Den Kern von Googles lernendem Computerprogramm bildet ein sogenanntes künstliches neuronales Netz (KNN): KNN sind stark vereinfachte Modelle vernetzter Gehirnzellen. Diese sind über künstliche Synapsen verbunden und antworten mit spezifischen Output-Daten auf den jeweils vorliegenden Input. Von einem Punktemuster kann ein KNN beispielsweise auf den zugehörigen Buchstaben schließen – und das entsprechende Signal ausgeben.

Auch wenn ein KNN die tatsächlichen Vorgänge im Gehirn nur ansatzweise abbildet, so ist es prinzipiell lernfähig. Man kann es trainieren, indem man ihm Daten eingibt und gleichzeitig das Ergebnis – also beispielsweise den gesuchten Buchstaben – vorgibt. Das System passt die Synapsen-Eigenschaften im neuronalen Netz so lange an, bis das Trainingsbild das richtige Resultat liefert. Einmal trainiert, ist ein KNN dann in der Lage, auch andere, den Trainingsdaten nur entfernt ähnliche Muster zu erkennen. Auf diese Weise kann man der Software sogar beibringen, Fotos und Videos zu durchkämmen, um etwa Gesichter aufzuspüren.

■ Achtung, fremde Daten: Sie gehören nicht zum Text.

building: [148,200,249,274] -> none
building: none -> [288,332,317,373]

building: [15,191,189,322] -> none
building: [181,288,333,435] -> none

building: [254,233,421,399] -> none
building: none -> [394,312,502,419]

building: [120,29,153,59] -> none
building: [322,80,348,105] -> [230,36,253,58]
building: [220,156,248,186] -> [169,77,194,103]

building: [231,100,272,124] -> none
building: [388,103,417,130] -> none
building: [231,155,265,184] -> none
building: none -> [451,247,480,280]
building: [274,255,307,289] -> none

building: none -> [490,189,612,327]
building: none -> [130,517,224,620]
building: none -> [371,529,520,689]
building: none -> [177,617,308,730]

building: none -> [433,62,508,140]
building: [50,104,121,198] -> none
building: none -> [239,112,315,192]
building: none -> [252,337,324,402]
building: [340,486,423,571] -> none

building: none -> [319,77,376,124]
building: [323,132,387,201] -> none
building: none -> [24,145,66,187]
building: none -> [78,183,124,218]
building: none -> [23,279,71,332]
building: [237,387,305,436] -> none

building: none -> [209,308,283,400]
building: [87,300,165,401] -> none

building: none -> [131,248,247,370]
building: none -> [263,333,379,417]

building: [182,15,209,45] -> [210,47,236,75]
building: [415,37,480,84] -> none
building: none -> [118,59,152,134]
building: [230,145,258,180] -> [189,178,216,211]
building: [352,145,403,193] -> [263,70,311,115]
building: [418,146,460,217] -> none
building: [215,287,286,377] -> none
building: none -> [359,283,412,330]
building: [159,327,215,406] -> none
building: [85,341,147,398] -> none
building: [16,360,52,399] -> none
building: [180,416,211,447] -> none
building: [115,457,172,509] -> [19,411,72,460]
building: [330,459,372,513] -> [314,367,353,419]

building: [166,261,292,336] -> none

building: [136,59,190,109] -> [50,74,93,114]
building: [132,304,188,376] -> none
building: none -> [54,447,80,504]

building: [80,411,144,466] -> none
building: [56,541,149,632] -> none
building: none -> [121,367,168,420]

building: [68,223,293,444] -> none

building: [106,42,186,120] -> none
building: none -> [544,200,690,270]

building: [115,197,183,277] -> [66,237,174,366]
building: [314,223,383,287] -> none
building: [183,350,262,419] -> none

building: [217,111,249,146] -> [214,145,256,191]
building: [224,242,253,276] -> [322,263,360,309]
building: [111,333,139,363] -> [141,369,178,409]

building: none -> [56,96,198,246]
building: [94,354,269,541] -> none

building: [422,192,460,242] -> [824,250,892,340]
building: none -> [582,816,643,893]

Allerdings benötigten die KNN dafür Hilfe – Menschen müssen dem System vorgeben, nach welchen Merkmalen es suchen soll. Google-Wissenschaftlern war das nicht genug. Damit ihr Netzwerk selbstständig lernen kann, entwickelten sie ein Computerprogramm, das Signale ähnlich verarbeitet wie die menschliche Sehrinde im Gehirn. Die ist in der Lage, neuronale Aktivitätsmuster zu sich ähnelnden Bildern zuzuordnen – Informatiker nennen diesen Mechanismus "sparse encoding".